## How to complete this task
Below are the records; copy each line in them that holds the word "source".

BEGIN Given records

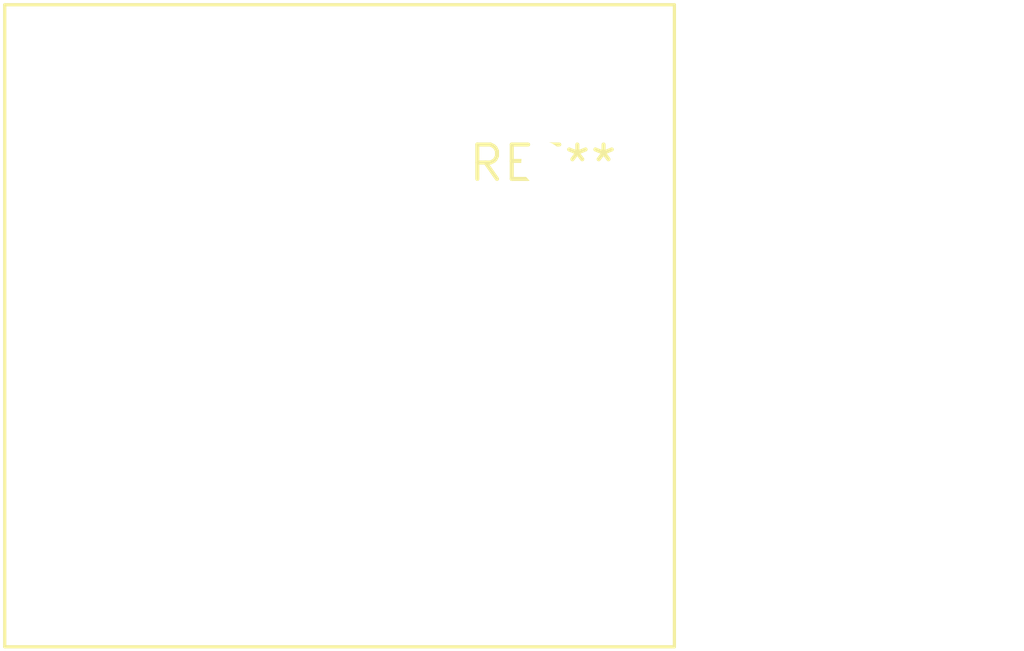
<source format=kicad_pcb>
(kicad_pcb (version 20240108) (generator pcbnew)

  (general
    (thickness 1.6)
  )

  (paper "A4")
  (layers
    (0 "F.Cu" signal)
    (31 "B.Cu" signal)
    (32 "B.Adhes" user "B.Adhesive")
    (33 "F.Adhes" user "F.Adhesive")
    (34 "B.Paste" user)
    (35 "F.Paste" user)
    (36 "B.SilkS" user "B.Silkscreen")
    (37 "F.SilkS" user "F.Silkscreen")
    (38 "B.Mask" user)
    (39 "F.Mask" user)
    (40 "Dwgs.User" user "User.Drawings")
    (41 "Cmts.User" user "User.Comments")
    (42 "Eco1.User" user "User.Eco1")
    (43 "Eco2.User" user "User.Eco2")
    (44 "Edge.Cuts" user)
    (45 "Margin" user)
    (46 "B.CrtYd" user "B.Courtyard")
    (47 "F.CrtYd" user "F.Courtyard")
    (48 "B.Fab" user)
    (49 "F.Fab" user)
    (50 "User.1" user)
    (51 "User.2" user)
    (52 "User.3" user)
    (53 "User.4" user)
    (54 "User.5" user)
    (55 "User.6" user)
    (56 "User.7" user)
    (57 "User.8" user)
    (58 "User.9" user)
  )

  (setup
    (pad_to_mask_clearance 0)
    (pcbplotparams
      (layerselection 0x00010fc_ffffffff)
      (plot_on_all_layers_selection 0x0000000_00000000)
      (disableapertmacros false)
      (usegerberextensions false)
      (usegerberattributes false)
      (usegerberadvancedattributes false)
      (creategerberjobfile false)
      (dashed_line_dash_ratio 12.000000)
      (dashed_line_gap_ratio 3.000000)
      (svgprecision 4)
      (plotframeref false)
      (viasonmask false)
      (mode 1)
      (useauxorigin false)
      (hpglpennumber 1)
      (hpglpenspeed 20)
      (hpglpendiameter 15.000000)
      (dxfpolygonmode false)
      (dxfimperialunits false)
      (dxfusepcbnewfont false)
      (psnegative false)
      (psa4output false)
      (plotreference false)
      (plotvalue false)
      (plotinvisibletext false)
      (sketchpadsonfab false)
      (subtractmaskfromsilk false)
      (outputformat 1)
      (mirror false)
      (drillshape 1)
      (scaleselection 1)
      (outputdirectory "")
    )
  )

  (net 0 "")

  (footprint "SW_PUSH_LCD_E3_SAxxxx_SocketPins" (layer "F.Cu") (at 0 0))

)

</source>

END Given records
BEGIN Given records

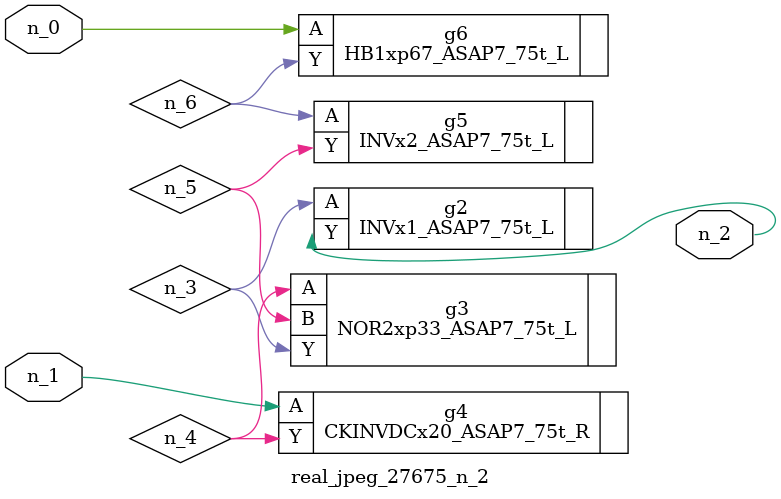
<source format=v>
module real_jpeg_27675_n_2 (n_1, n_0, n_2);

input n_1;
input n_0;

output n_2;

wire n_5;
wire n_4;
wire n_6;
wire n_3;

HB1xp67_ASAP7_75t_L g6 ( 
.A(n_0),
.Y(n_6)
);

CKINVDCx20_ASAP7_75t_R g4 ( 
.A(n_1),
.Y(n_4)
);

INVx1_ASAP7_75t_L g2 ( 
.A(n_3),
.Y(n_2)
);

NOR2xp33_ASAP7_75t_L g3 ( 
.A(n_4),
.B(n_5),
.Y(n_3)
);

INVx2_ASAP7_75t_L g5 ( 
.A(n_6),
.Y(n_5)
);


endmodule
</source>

END Given records

## Answer to this exercise
<source format=kicad_pcb>
</source>
<source format=v>
</source>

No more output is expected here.